A total of $2.8 trillion will be invested in global energy supplies this year, of which $1.7 trillion, or more than 60% will go toward clean-energy projects. The figure marks a sharp increase from previous years and highlights the growing divergence between clean-energy spending and traditional fossil-fuel industries such as oil, gas and coal. For every $1 spent on fossil-fuel energy this year, $1.70 will be invested into clean-energy technologies compared with five years ago when the spending between the two was broadly equal, the IEA said.

While investments in clean energy have been strong, they haven’t been evenly split. Ninety percent of the growth in clean-energy spending occurs in the developed world and China, the IEA said. Developing nations have been slower to embrace renewable-energy sources, put off by the high upfront price tag of emerging technologies and a shortage of affordable financing. They are often financially unable to dole out large sums on subsidies and state backing, as the U.S., European Union and China have done.

The Covid-19 pandemic appears to have marked a turning point for global energy spending, the IEA’s data shows. The powerful economic rebound that followed the end of lockdown measures across most of the globe helped prompt the divergence between spending on clean energy and fossil fuels.

The energy crisis that followed Russia’s invasion of Ukraine last year has further driven the trend. Soaring oil and gas prices after the war began made emerging green-energy technologies comparatively more affordable. While clean-energy technologies have recently been hit by some inflation, their costs remain sharply below their historic levels. The war also heightened attention on energy security, with many Western nations, particularly in Europe, seeking to remove Russian fossil fuels from their economies altogether, often replacing them with renewables.

While clean-energy spending has boomed, spending on fossil fuels has been tepid. Despite earning record profits from soaring oil and gas prices, energy companies have shown a reluctance to invest in new fossil-fuel projects when demand for them appears to be approaching its zenith.

Energy forecasters are split on when demand for fossil fuels will peak, but most have set out a timeline within the first half of the century. The IEA has said peak fossil-fuel demand could come as soon as this decade. The Organization of the Petroleum Exporting Countries, a cartel of the world’s largest oil-producing nations, has said demand for crude oil could peak in developed nations in the mid-2020s, but that demand in the developing world will continue to grow until at least 2045.

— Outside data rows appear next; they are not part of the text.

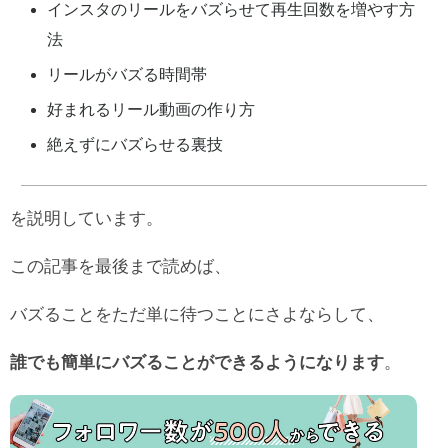
インスタのリールをバズらせて再生回数を増やす方
法
リールがバズる時間帯
好まれるリール動画の作り方
絶えずにバズらせる裏技
を説明しています。
この記事を最後まで読めば、
バズることをただ単に待つことにさよならして、
誰でも簡単にバズることができるようになります
。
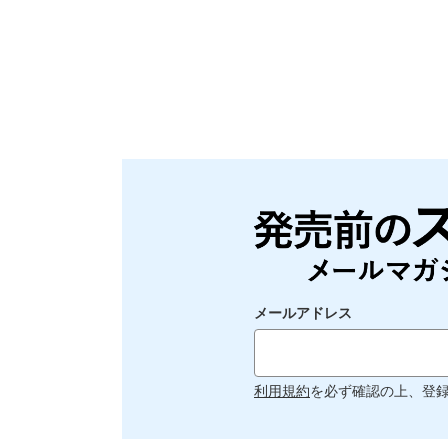
メールアドレス
利用規約
を必ず確認の上、登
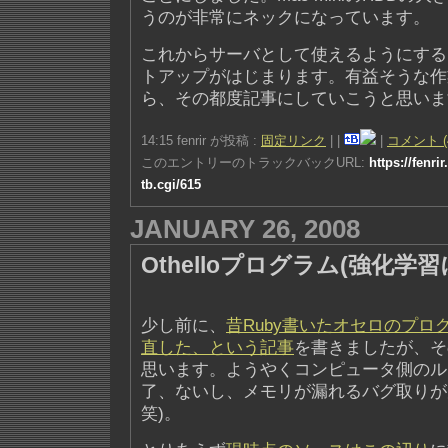
うのが非常にネックになっています。
これからサーバとして使えるようにする
トアップがはじまります。有益そうな作
ら、その都度記事にしていこうと思いま
14:15 fenrir が投稿 :
固定リンク
|
|
|
コメント (
このエントリーのトラックバックURL:
https://fenri
tb.cgi/615
JANUARY 26, 2008
Othelloプログラム(強化学
少し前に、
昔Ruby書いたオセロのプロ
直した、という記事
を書きましたが、そ
思います。ようやくコンピュータ側のル
了、ないし、メモリが漏れるバグ取りが
笑)。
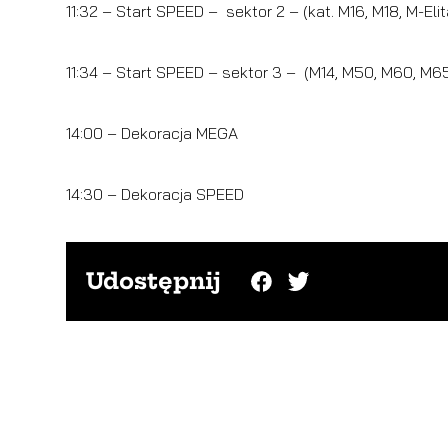
11:32 – Start SPEED – sektor 2 – (kat. M16, M18, M-Eli
11:34 – Start SPEED – sektor 3 – (M14, M50, M60, M6
14:00 – Dekoracja MEGA
14:30 – Dekoracja SPEED
Udostępnij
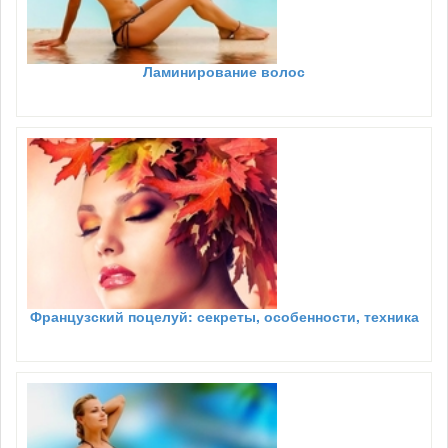
Ламинирование волос
Французский поцелуй: секреты, особенности, техника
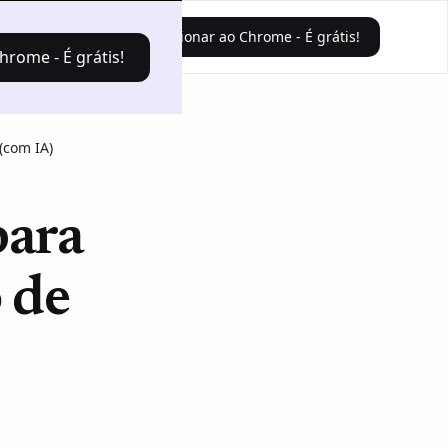
Faça o login
Adicionar ao Chrome - É grátis!
hrome - É grátis!
(com IA)
para
 de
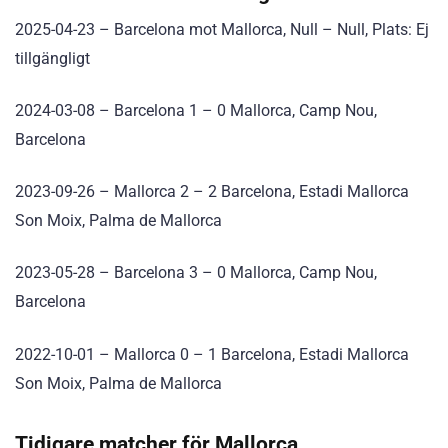
2025-04-23 – Barcelona mot Mallorca, Null – Null, Plats: Ej
tillgängligt
2024-03-08 – Barcelona 1 – 0 Mallorca, Camp Nou,
Barcelona
2023-09-26 – Mallorca 2 – 2 Barcelona, Estadi Mallorca
Son Moix, Palma de Mallorca
2023-05-28 – Barcelona 3 – 0 Mallorca, Camp Nou,
Barcelona
2022-10-01 – Mallorca 0 – 1 Barcelona, Estadi Mallorca
Son Moix, Palma de Mallorca
Tidigare matcher för Mallorca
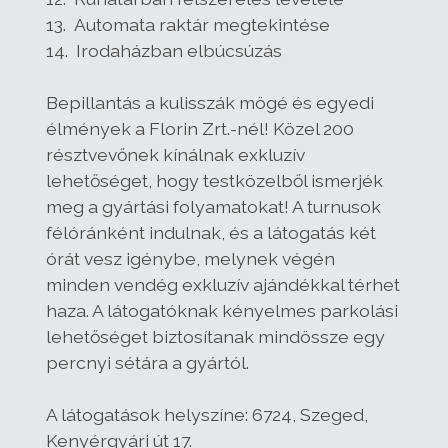
13. Automata raktár megtekintése
14. Irodaházban elbúcsúzás
Bepillantás a kulisszák mögé és egyedi
élmények a Florin Zrt.-nél! Közel 200
résztvevőnek kínálnak exkluzív
lehetőséget, hogy testközelből ismerjék
meg a gyártási folyamatokat! A turnusok
félóránként indulnak, és a látogatás két
órát vesz igénybe, melynek végén
minden vendég exkluzív ajándékkal térhet
haza. A látogatóknak kényelmes parkolási
lehetőséget biztosítanak mindössze egy
percnyi sétára a gyártól.
A látogatások helyszíne: 6724, Szeged,
Kenyérgyári út 17.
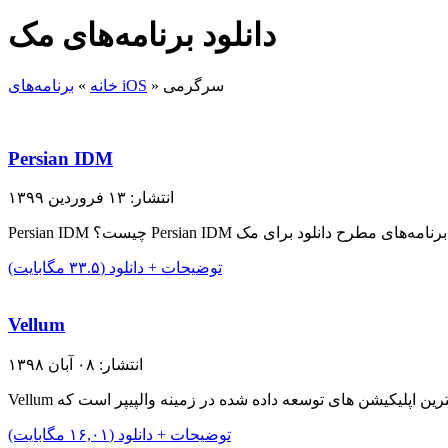
دانلود برنامه‌های مک
سرگرمی
»
برنامه‌های iOS
خانه
»
Persian IDM
انتشار: ۱۳ فروردین ۱۳۹۹
توضیحات + دانلود (۳۳.۵ مگابایت)
Vellum
انتشار: ۰۸ آبان ۱۳۹۸
توضیحات + دانلود (۱۶,۰۱ مگابایت)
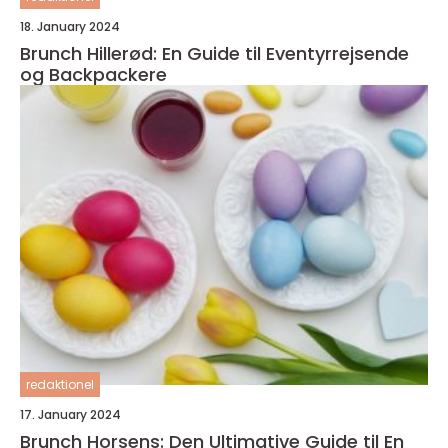
18. January 2024
Brunch Hillerød: En Guide til Eventyrrejsende
og Backpackere
redaktionel
17. January 2024
Brunch Horsens: Den Ultimative Guide til En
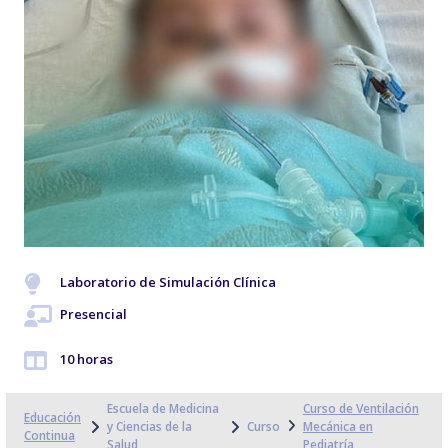
Laboratorio de Simulación Clínica
Presencial
10 horas
Escuela de Medicina
Curso de Ventilación
Educación
y Ciencias de la
Curso
Mecánica en
Continua
Salud
Pediatría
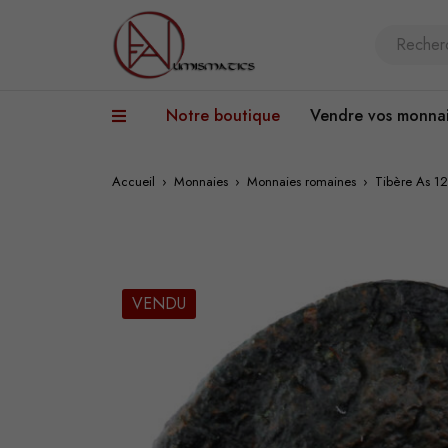
Notre boutique
Vendre vos monna
Accueil
›
Monnaies
›
Monnaies romaines
›
Tibère As 1
VENDU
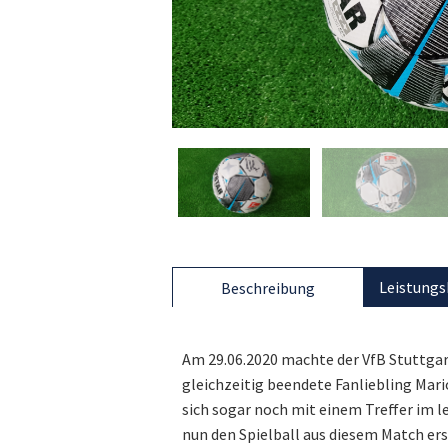
Leistungs
Beschreibung
Am 29.06.2020 machte der VfB Stuttgar
gleichzeitig beendete Fanliebling Mari
sich sogar noch mit einem Treffer im 
nun den Spielball aus diesem Match e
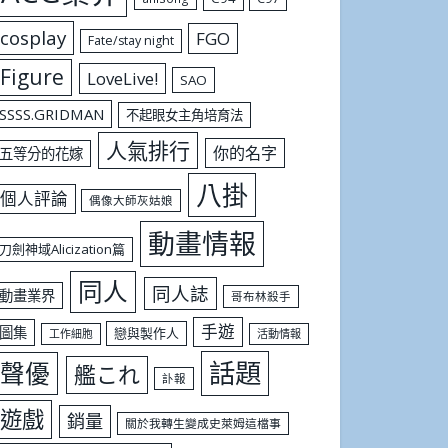
cosplay
FGO
Fate/stay night
Figure
LoveLive!
SAO
SSSS.GRIDMAN
不起眼女主角培育法
人氣排行
你的名字
五等分的花嫁
八掛
個人評論
偶像大師灰姑娘
動畫情報
刀劍神域Alicization篇
同人
同人誌
動畫業界
哥布林殺手
手遊
圖集
戀與製作人
工作細胞
活動情報
話題
聲優
艦これ
訃報
遊戲
銷量
關於我轉生變成史萊姆這檔事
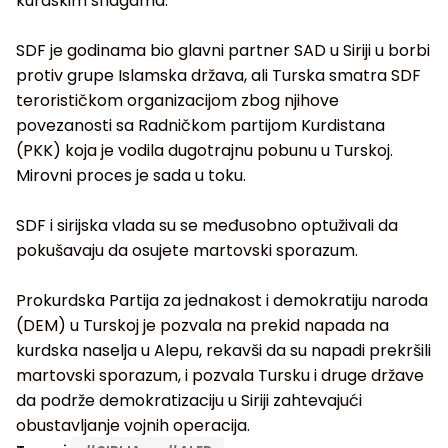
kurdskim snagama.
SDF je godinama bio glavni partner SAD u Siriji u borbi
protiv grupe Islamska država, ali Turska smatra SDF
terorističkom organizacijom zbog njihove
povezanosti sa Radničkom partijom Kurdistana
(PKK) koja je vodila dugotrajnu pobunu u Turskoj.
Mirovni proces je sada u toku.
SDF i sirijska vlada su se međusobno optuživali da
pokušavaju da osujete martovski sporazum.
Prokurdska Partija za jednakost i demokratiju naroda
(DEM) u Turskoj je pozvala na prekid napada na
kurdska naselja u Alepu, rekavši da su napadi prekršili
martovski sporazum, i pozvala Tursku i druge države
da podrže demokratizaciju u Siriji zahtevajući
obustavljanje vojnih operacija.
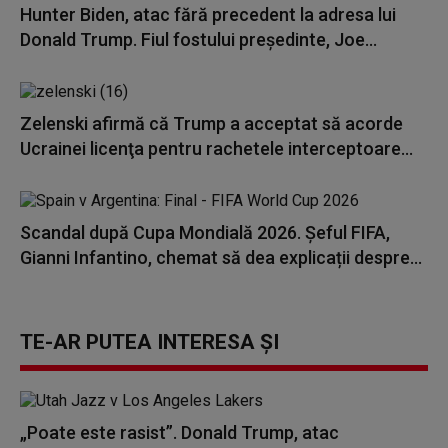
Hunter Biden, atac fără precedent la adresa lui
Donald Trump. Fiul fostului președinte, Joe...
Zelenski afirmă că Trump a acceptat să acorde
Ucrainei licenţa pentru rachetele interceptoare...
Scandal după Cupa Mondială 2026. Șeful FIFA,
Gianni Infantino, chemat să dea explicații despre...
TE-AR PUTEA INTERESA ȘI
„Poate este rasist”. Donald Trump, atac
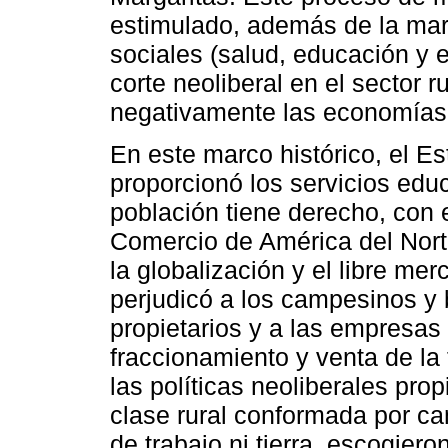
estimulado, además de la mar
sociales (salud, educación y e
corte neoliberal en el sector 
negativamente las economías 
En este marco histórico, el 
proporcionó los servicios edu
población tiene derecho, con e
Comercio de América del Nort
la globalización y el libre mer
perjudicó a los campesinos y 
propietarios y a las empresas
fraccionamiento y venta de la 
las políticas neoliberales pr
clase rural conformada por c
de trabajo ni tierra, escogier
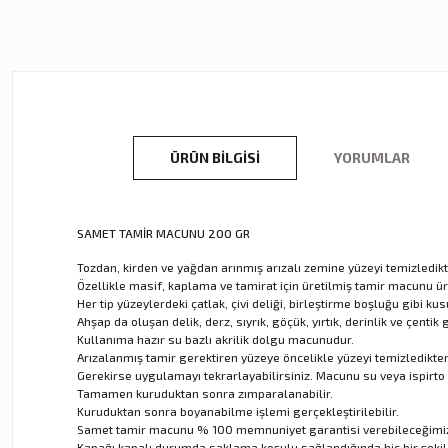
ÜRÜN BILGISI
YORUMLAR
SAMET TAMİR MACUNU 200 GR
Tozdan, kirden ve yağdan arınmış arızalı zemine yüzeyi temizledikt
Özellikle masif, kaplama ve tamirat için üretilmiş tamir macunu ü
Her tip yüzeylerdeki çatlak, çivi deliği, birleştirme boşluğu gibi k
Ahşap da oluşan delik, derz, sıyrık, göçük, yırtık, derinlik ve çenti
Kullanıma hazır su bazlı akrilik dolgu macunudur.
Arızalanmış tamir gerektiren yüzeye öncelikle yüzeyi temizledikten
Gerekirse uygulamayı tekrarlayabilirsiniz. Macunu su veya ispirto i
Tamamen kuruduktan sonra zımparalanabilir.
Kuruduktan sonra boyanabilme işlemi gerçekleştirilebilir.
Samet tamir macunu % 100 memnuniyet garantisi verebileceğimiz
Kapağı kapalı durumda saklama koşulu sağlandığında hiç bir şek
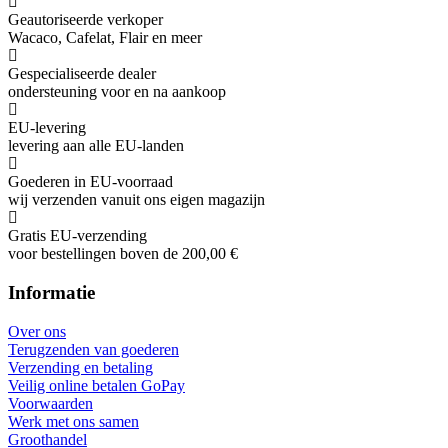
Geautoriseerde verkoper
Wacaco, Cafelat, Flair en meer
Gespecialiseerde dealer
ondersteuning voor en na aankoop
EU-levering
levering aan alle EU-landen
Goederen in EU-voorraad
wij verzenden vanuit ons eigen magazijn
Gratis EU-verzending
voor bestellingen boven de 200,00 €
Informatie
Over ons
Terugzenden van goederen
Verzending en betaling
Veilig online betalen GoPay
Voorwaarden
Werk met ons samen
Groothandel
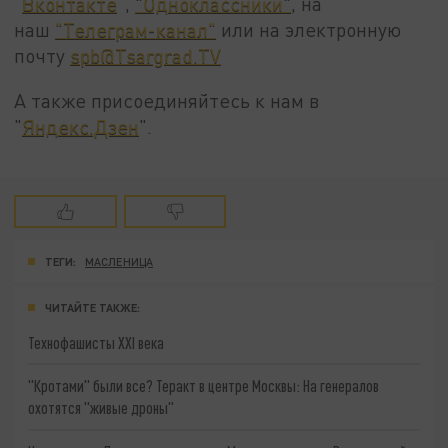
"
Вконтакте
",
"Одноклассники"
, на
наш
"Телеграм-канал"
или на электронную
почту
spb@Tsargrad.TV
А также присоединяйтесь к нам в
"
Яндекс.Дзен
".
ТЕГИ:
МАСЛЕНИЦА
ЧИТАЙТЕ ТАКЖЕ:
Технофашисты XXI века
"Кротами" были все? Теракт в центре Москвы: На генералов
охотятся "живые дроны"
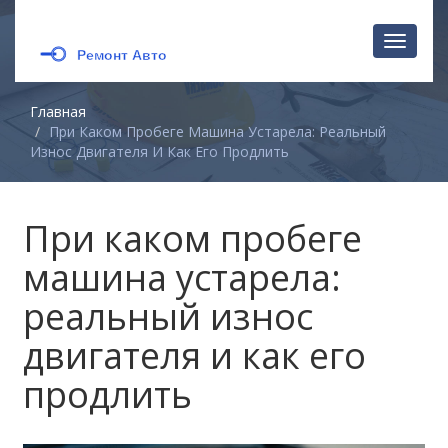
Перекл
навига
Главная
При Каком Пробеге Машина Устарела: Реальный
Износ Двигателя И Как Его Продлить
При каком пробеге
машина устарела:
реальный износ
двигателя и как его
продлить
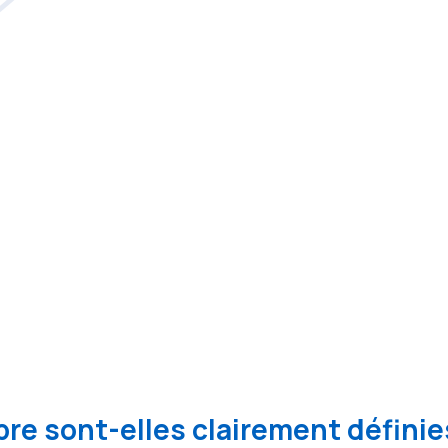
re sont-elles clairement définie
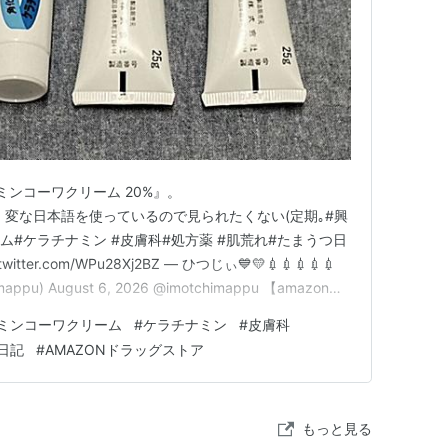
『ケラチナミンコーワクリーム 20%』。
RJqrP.］ : 変な日本語を使っているので見られたくない(定期｡#興
ム#ケラチナミン #皮膚科#処方薬 #肌荒れ#たまうつ日
ic.twitter.com/WPu28Xj2BZ — ひつじぃ💙💛💉💉💉💉💉
mappu) August 6, 2026 @imotchimappu 【amazon】
s://t.co/Z…
ミンコーワクリーム
#
ケラチナミン
#
皮膚科
日記
#
AMAZONドラッグストア
もっと見る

Investments in clean energy and fossil fuels were largely neck-and-neck in the years leading up to the pandemic, but have diverged sharply since. While spending on fossil fuels has edged higher over the last three years, it remains lower than pre pandemic levels, the IEA said.

Only large state-owned national oil companies in the Middle East are expected to spend more on oil production this year than in 2022. Almost half of the extra spending will be absorbed by cost inflation, the IEA said. Last year marked the first one where oil-and-gas companies spent more on debt repayments, dividends and share buybacks than they did on capital expenditure.

The lack of spending on fossil fuels raises a question mark around rising prices. Oil markets are already tight and are expected to tighten further as demand grows following the pandemic, with seemingly few sources of new supply to compensate. Higher oil prices could further encourage the shift toward clean-energy sources.

“If there is not enough investment globally to reduce the oil demand growth and there is no investment at the same time [in] upstream oil we may see further volatility in global oil prices,” Birol said.